● Aim of the task: Transcribe the data below verbatim from the line with "operatorii din domeniu" to the line with "acestui pachet de". Include both of those lines.

[[ Records supplied, beginning ]]

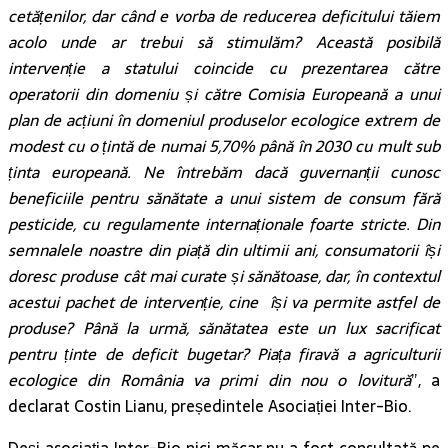
cetățenilor, dar când e vorba de reducerea deficitului tăiem
acolo unde ar trebui să stimulăm? Această posibilă
intervenție a statului coincide cu prezentarea către
operatorii din domeniu și către Comisia Europeană a unui
plan de acțiuni în domeniul produselor ecologice extrem de
modest cu o țintă de numai 5,70% până în 2030 cu mult sub
ținta europeană. Ne întrebăm dacă guvernanții cunosc
beneficiile pentru sănătate a unui sistem de consum fără
pesticide, cu regulamente internaționale foarte stricte. Din
semnalele noastre din piață din ultimii ani, consumatorii își
doresc produse cât mai curate și sănătoase, dar, în contextul
acestui pachet de intervenție, cine își va permite astfel de
produse? Până la urmă, sănătatea este un lux sacrificat
pentru ținte de deficit bugetar? Piața firavă a agriculturii
ecologice din România va primi din nou o lovitură
”, a
declarat Costin Lianu, președintele Asociației Inter-Bio.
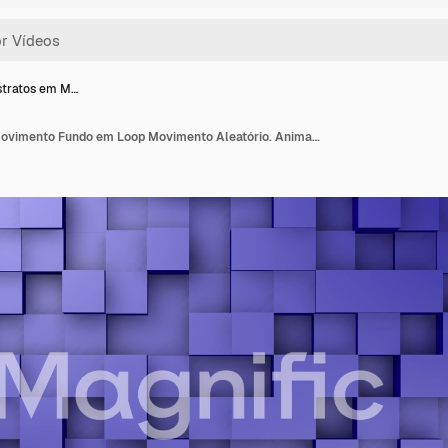
stratos em M…
Cubos Abstratos em Movimento Fundo em Loop Movimento Aleatório. Animação 3D 4k V19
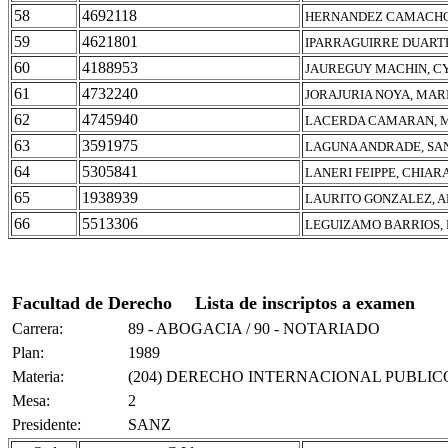
58
4692118
HERNANDEZ CAMACHO
59
4621801
IPARRAGUIRRE DUART
60
4188953
JAUREGUY MACHIN, C
61
4732240
JORAJURIA NOYA, MAR
62
4745940
LACERDA CAMARAN, M
63
3591975
LAGUNA ANDRADE, SA
64
5305841
LANERI FEIPPE, CHIAR
65
1938939
LAURITO GONZALEZ, 
66
5513306
LEGUIZAMO BARRIOS,
Facultad de Derecho
Lista de inscriptos a examen
Carrera:
89 - ABOGACIA / 90 - NOTARIADO
Plan:
1989
Materia:
(204) DERECHO INTERNACIONAL PUBLIC
Mesa:
2
Presidente:
SANZ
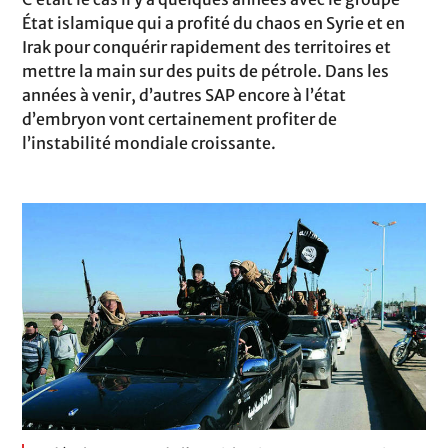
État islamique qui a profité du chaos en Syrie et en
Irak pour conquérir rapidement des territoires et
mettre la main sur des puits de pétrole. Dans les
années à venir, d’autres SAP encore à l’état
d’embryon vont certainement profiter de
l’instabilité mondiale croissante.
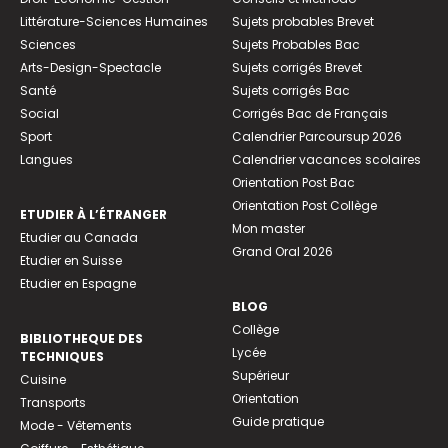
Littérature-Sciences Humaines
Sujets probables Brevet
Sciences
Sujets Probables Bac
Arts-Design-Spectacle
Sujets corrigés Brevet
Santé
Sujets corrigés Bac
Social
Corrigés Bac de Français
Sport
Calendrier Parcoursup 2026
Langues
Calendrier vacances scolaires
Orientation Post Bac
Orientation Post Collège
ETUDIER À L’ÉTRANGER
Mon master
Etudier au Canada
Grand Oral 2026
Etudier en Suisse
Etudier en Espagne
BLOG
Collège
BIBLIOTHEQUE DES
Lycée
TECHNIQUES
Supérieur
Cuisine
Orientation
Transports
Guide pratique
Mode - Vêtements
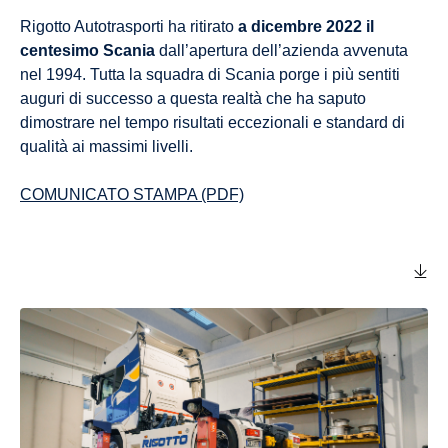
Rigotto Autotrasporti ha ritirato
a dicembre 2022 il
centesimo Scania
dall’apertura dell’azienda avvenuta
nel 1994. Tutta la squadra di Scania porge i più sentiti
auguri di successo a questa realtà che ha saputo
dimostrare nel tempo risultati eccezionali e standard di
qualità ai massimi livelli.
COMUNICATO STAMPA (PDF)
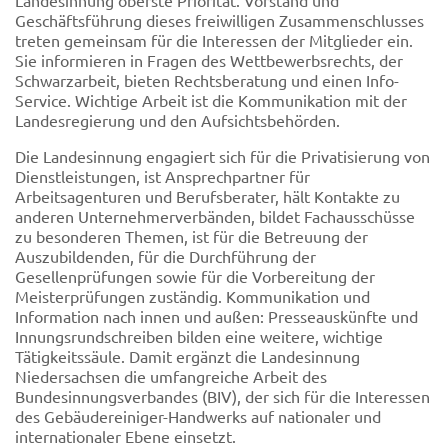
Landesinnung oberste Priorität. Vorstand und
Geschäftsführung dieses freiwilligen Zusammenschlusses
treten gemeinsam für die Interessen der Mitglieder ein.
Sie informieren in Fragen des Wettbewerbsrechts, der
Schwarzarbeit, bieten Rechtsberatung und einen Info-
Service. Wichtige Arbeit ist die Kommunikation mit der
Landesregierung und den Aufsichtsbehörden.
Die Landesinnung engagiert sich für die Privatisierung von
Dienstleistungen, ist Ansprechpartner für
Arbeitsagenturen und Berufsberater, hält Kontakte zu
anderen Unternehmerverbänden, bildet Fachausschüsse
zu besonderen Themen, ist für die Betreuung der
Auszubildenden, für die Durchführung der
Gesellenprüfungen sowie für die Vorbereitung der
Meisterprüfungen zuständig. Kommunikation und
Information nach innen und außen: Presseauskünfte und
Innungsrundschreiben bilden eine weitere, wichtige
Tätigkeitssäule. Damit ergänzt die Landesinnung
Niedersachsen die umfangreiche Arbeit des
Bundesinnungsverbandes (BIV), der sich für die Interessen
des Gebäudereiniger-Handwerks auf nationaler und
internationaler Ebene einsetzt.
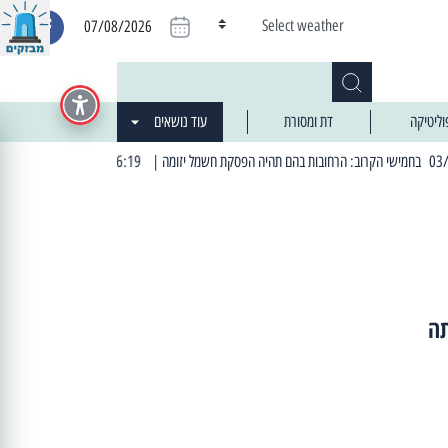
Select weather
07/08/2026
וליטיקה
דת ומסורת
עוד נושאים
| 06:19 25/03/2024 "מה חדש בעיר": המדור שבו תתעדכנו על כל מה ש... חדש
תה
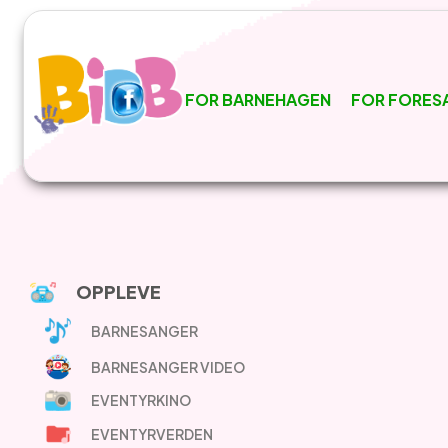
FOR BARNEHAGEN
FOR FORES
OPPLEVE
BARNESANGER
BARNESANGER VIDEO
EVENTYRKINO
EVENTYRVERDEN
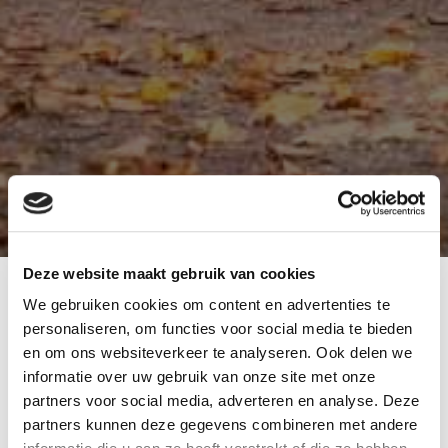
Deze website maakt gebruik van cookies
We gebruiken cookies om content en advertenties te
personaliseren, om functies voor social media te bieden
Deze website maakt gebruik van cookies. We
en om ons websiteverkeer te analyseren. Ook delen we
gebruiken cookies om content en advertenties te
informatie over uw gebruik van onze site met onze
personaliseren, om functies voor social media te
bieden en om ons websiteverkeer te analyseren. Ook
partners voor social media, adverteren en analyse. Deze
delen we informatie over uw gebruik van onze site
partners kunnen deze gegevens combineren met andere
met onze partners voor social media, adverteren en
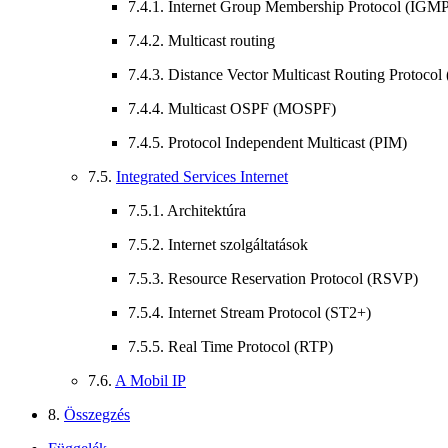
7.4.1. Internet Group Membership Protocol (IGM
7.4.2. Multicast routing
7.4.3. Distance Vector Multicast Routing Protoc
7.4.4. Multicast OSPF (MOSPF)
7.4.5. Protocol Independent Multicast (PIM)
7.5.
Integrated Services Internet
7.5.1. Architektúra
7.5.2. Internet szolgáltatások
7.5.3. Resource Reservation Protocol (RSVP)
7.5.4. Internet Stream Protocol (ST2+)
7.5.5. Real Time Protocol (RTP)
7.6.
A Mobil IP
8.
Összegzés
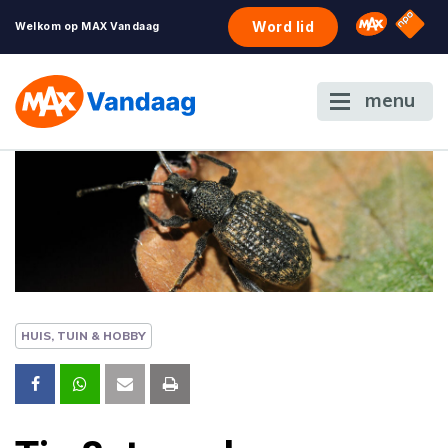
NPO S
Omroep 
Word lid
Welkom op MAX Vandaag
menu
HUIS, TUIN & HOBBY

[[ Records supplied, end ]]

● Result for this exercise:
operatorii din domeniu și către Comisia Europeană a unui
plan de acțiuni în domeniul produselor ecologice extrem de
modest cu o țintă de numai 5,70% până în 2030 cu mult sub
ținta europeană. Ne întrebăm dacă guvernanții cunosc
beneficiile pentru sănătate a unui sistem de consum fără
pesticide, cu regulamente internaționale foarte stricte. Din
semnalele noastre din piață din ultimii ani, consumatorii își
doresc produse cât mai curate și sănătoase, dar, în contextul
acestui pachet de intervenție, cine își va permite astfel de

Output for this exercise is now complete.